▶ Task goal
Could you rewrite every text line of the listing below as a JSON list of strings, with one string per line, no blank lines, and the pictures left out?

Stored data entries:
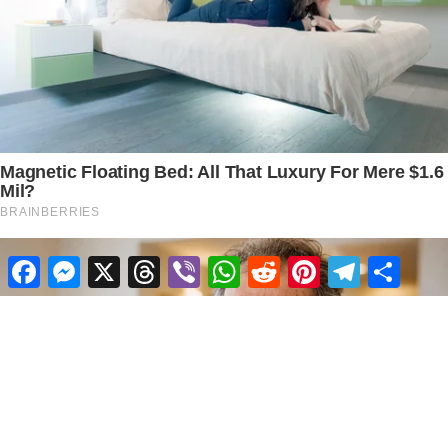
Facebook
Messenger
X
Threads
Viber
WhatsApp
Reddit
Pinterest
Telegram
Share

▶ Output for this exercise
[
  "Facebook",
  "Messenger",
  "X",
  "Threads",
  "Viber",
  "WhatsApp",
  "Reddit",
  "Pinterest",
  "Telegram",
  "Share"
]